Friday, January 09, 2009

Intertribal Trade

"The Arikara, Mandan and Hidatsa were all middlemen who participated in a trading network that stretched across western North America. Nomadic groups traded the horses they had acquired from the Spanish Southwest, the French and British goods they had received from Canada, and the Euro-American goods they had obtained from the expanding St. Louis-based fur trade for the corn, beans, squash, and pumpkins these groups grew near their semi-sedentary earth-lodge villages"

From Trailtribes.org

By the time the fur trade finally declined in the 1870's, the cultures of the Plains [Indians] had been transformed beyond recognition. The enduring legacy of the fur trade was to leave the Indians in a state of chronic dependency that persists to the present day.
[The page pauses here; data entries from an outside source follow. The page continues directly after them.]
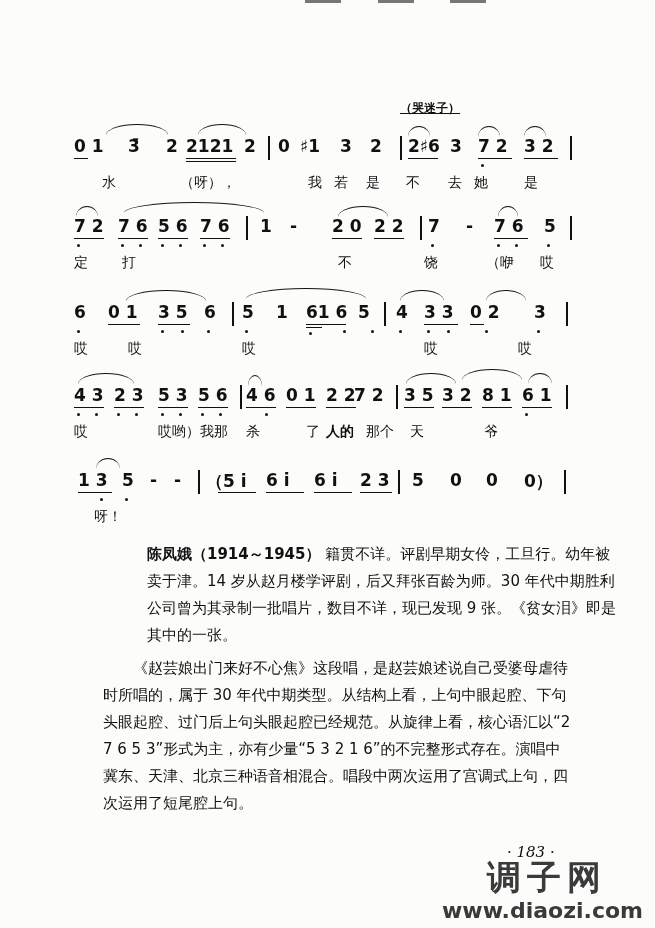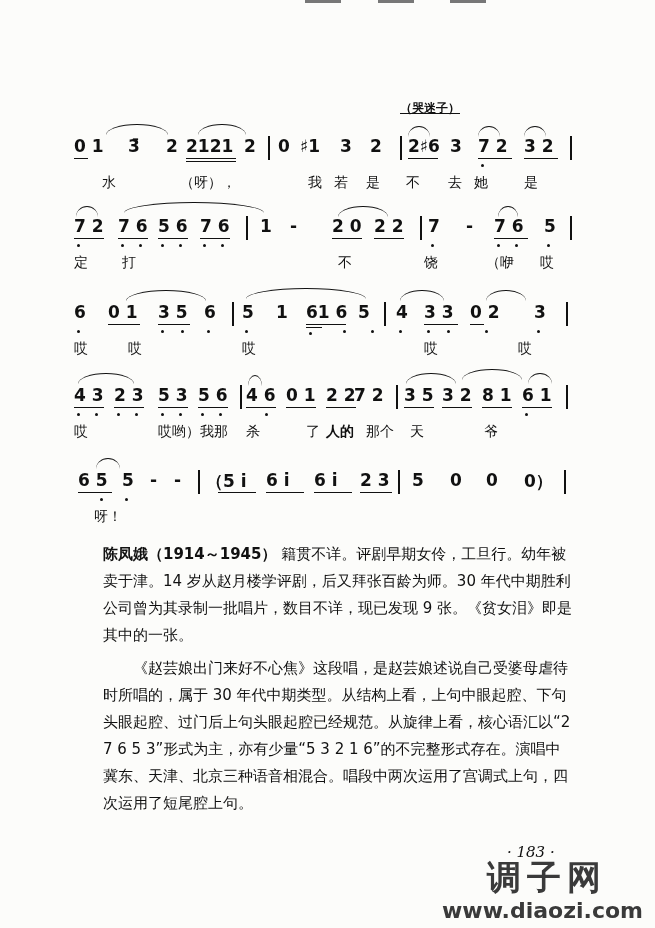--- a/index.html
+++ b/index.html
@@ -231,21 +231,21 @@
     <span class="lyr" style="left:236px;">了</span>
     <span class="lyr" style="left:256px;font-weight:bold;">人的</span>
     <span class="lyr" style="left:296px;font-family:Liberation Serif, serif;">那个</span>
     <span class="lyr" style="left:340px;">天</span>
     <span class="lyr" style="left:414px;">爷</span>
   </div>
 </div>
 
 <div class="staff-row" style="top:470px;">
   <div class="notes">
-    <span class="tok" style="left:8px;">6 5</span>
+    <span class="tok" style="left:8px;">1 3</span>
     <span class="tok" style="left:52px;">5</span>
     <span class="tok" style="left:80px;">-</span>
     <span class="tok" style="left:104px;">-</span>
     <div class="bar" style="left:128px;"></div>
     <span class="tok" style="left:136px;">（5 i</span>
     <span class="tok" style="left:196px;">6 i</span>
     <span class="tok" style="left:244px;">6 i</span>
     <span class="tok" style="left:290px;">2 3</span>
     <div class="bar" style="left:328px;"></div>
     <span class="tok" style="left:342px;">5</span>
@@ -260,21 +260,21 @@
   <div class="ul" style="left:244px;top:22px;width:38px;"></div>
   <div class="ul" style="left:290px;top:22px;width:32px;"></div>
   <div class="dot" style="left:30px;top:28px;"></div>
   <div class="dot" style="left:55px;top:28px;"></div>
   <div class="slur" style="left:26px;top:-12px;width:24px;"></div>
   <div class="lyrics">
     <span class="lyr" style="left:24px;">呀！</span>
   </div>
 </div>
 
-<div class="para" style="top:541px;">
+<div class="para" style="top:541px;margin-left:44px;">
   <p style="text-indent:0;">
     <span class="bio-name">陈凤娥（1914～1945）</span>
     <span>籍贯不详。评剧早期女伶，工旦行。幼年被卖于津。14 岁从赵月楼学评剧，后又拜张百龄为师。30 年代中期胜利公司曾为其录制一批唱片，数目不详，现已发现 9 张。《贫女泪》即是其中的一张。</span>
   </p>
 </div>
 
 <div class="para" style="top:655px;">
   <p style="text-indent:2em;">《赵芸娘出门来好不心焦》这段唱，是赵芸娘述说自己受婆母虐待时所唱的，属于 30 年代中期类型。从结构上看，上句中眼起腔、下句头眼起腔、过门后上句头眼起腔已经规范。从旋律上看，核心语汇以“2 7 6 5 3”形式为主，亦有少量“5 3 2 1 6”的不完整形式存在。演唱中冀东、天津、北京三种语音相混合。唱段中两次运用了宫调式上句，四次运用了短尾腔上句。</p>
 </div>
 

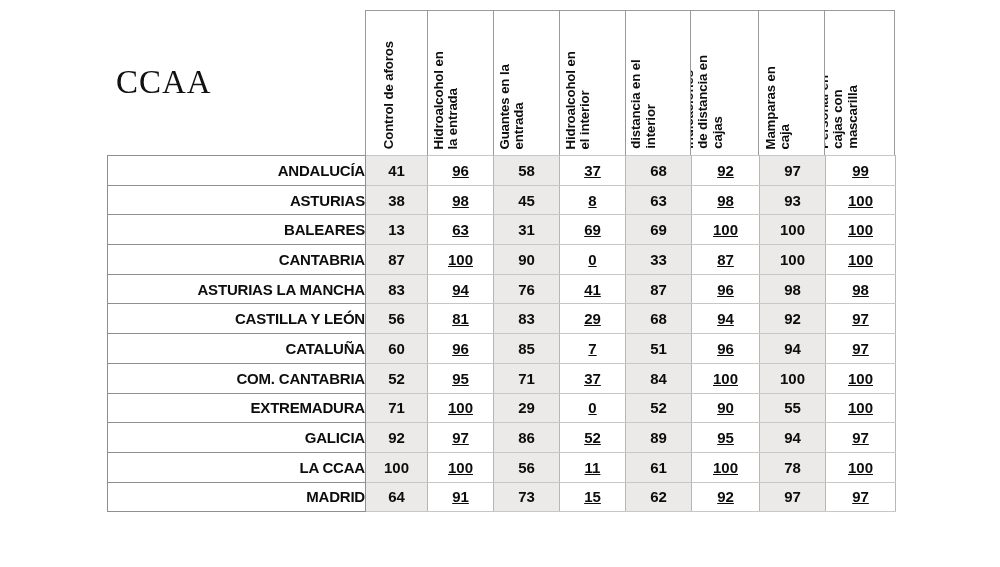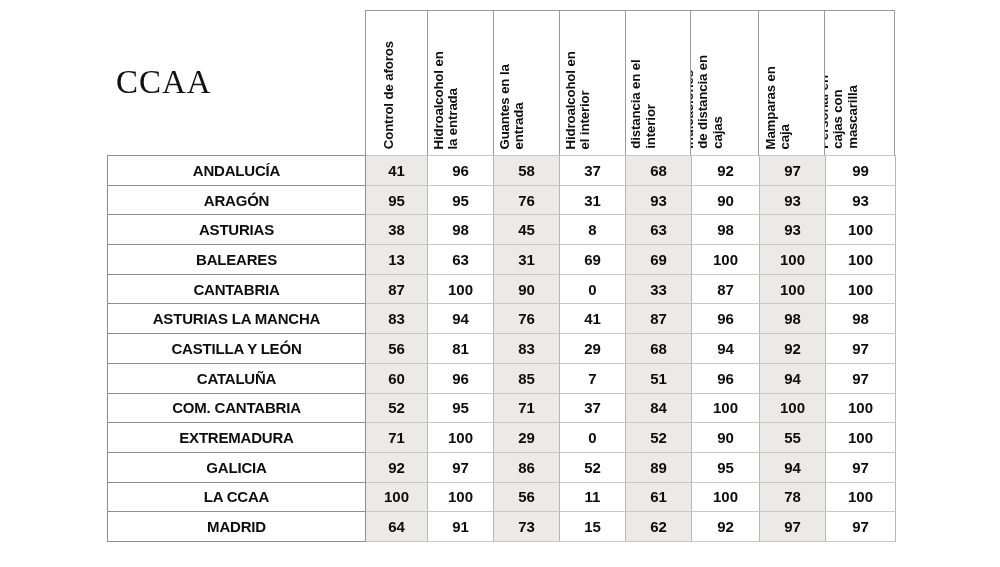--- a/index.html
+++ b/index.html
@@ -90,38 +90,38 @@
   #data-table td {
     height: 29.7px;
     padding: 0;
     font-size: 15px;
     font-weight: bold;
     color: #0d0d0d;
     box-sizing: border-box;
   }
   td.region {
     width: 258px;
-    text-align: center;
+    text-align: right;
     padding-left: 9px;
     background: #ffffff;
     border: 1.1px solid #8f8f8f;
     font-size: 15.5px;
     letter-spacing: -0.2px;
     white-space: nowrap;
   }
   td.num {
     text-align: center;
     border-top: 1.1px solid #c9c7c5;
     border-bottom: 1.1px solid #c9c7c5;
     border-left: 1.1px solid #b9b7b5;
     border-right: 1.1px solid #b9b7b5;
     font-size: 15.5px;
   }
   td.num.shade { background: #eceae8; }
-  td.num.plain { background: #ffffff; }
+  td.num.plain { background: #ffffff; text-decoration: underline; }
 
   
   col.c0 { width: 258px; }
   col.c1 { width: 62px; }
   col.c2 { width: 66px; }
   col.c3 { width: 66px; }
   col.c4 { width: 66px; }
   col.c5 { width: 66px; }
   col.c6 { width: 68px; }
   col.c7 { width: 66px; }
@@ -207,31 +207,20 @@
           <td class="num shade">41</td>
           <td class="num plain">96</td>
           <td class="num shade">58</td>
           <td class="num plain">37</td>
           <td class="num shade">68</td>
           <td class="num plain">92</td>
           <td class="num shade">97</td>
           <td class="num plain">99</td>
         </tr>
         <tr>
-          <td class="region">ARAGÓN</td>
-          <td class="num shade">95</td>
-          <td class="num plain">95</td>
-          <td class="num shade">76</td>
-          <td class="num plain">31</td>
-          <td class="num shade">93</td>
-          <td class="num plain">90</td>
-          <td class="num shade">93</td>
-          <td class="num plain">93</td>
-        </tr>
-        <tr>
           <td class="region">ASTURIAS</td>
           <td class="num shade">38</td>
           <td class="num plain">98</td>
           <td class="num shade">45</td>
           <td class="num plain">8</td>
           <td class="num shade">63</td>
           <td class="num plain">98</td>
           <td class="num shade">93</td>
           <td class="num plain">100</td>
         </tr>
Ultimately, by destroying the animal resources of their environment, it eroded not only their traditional economy but also their very way of life, forcing them to leave hunting behind for a sedentary existence on reserves.

According to p. 92 of this book, it was "...on the foundation of an extensive intertribal trade that the white man built up...commerce" in the early days of exploration into the continent. I've often come across references to a long-standing rivalry or feud between the Ojibwa and Sioux. It was in large part as a result of new alliances of some tribes with the French, and some with the English, which in turn made it profitable for some to foster hostilities between old foes (in this case the Ojibwa) and new allies (Sioux).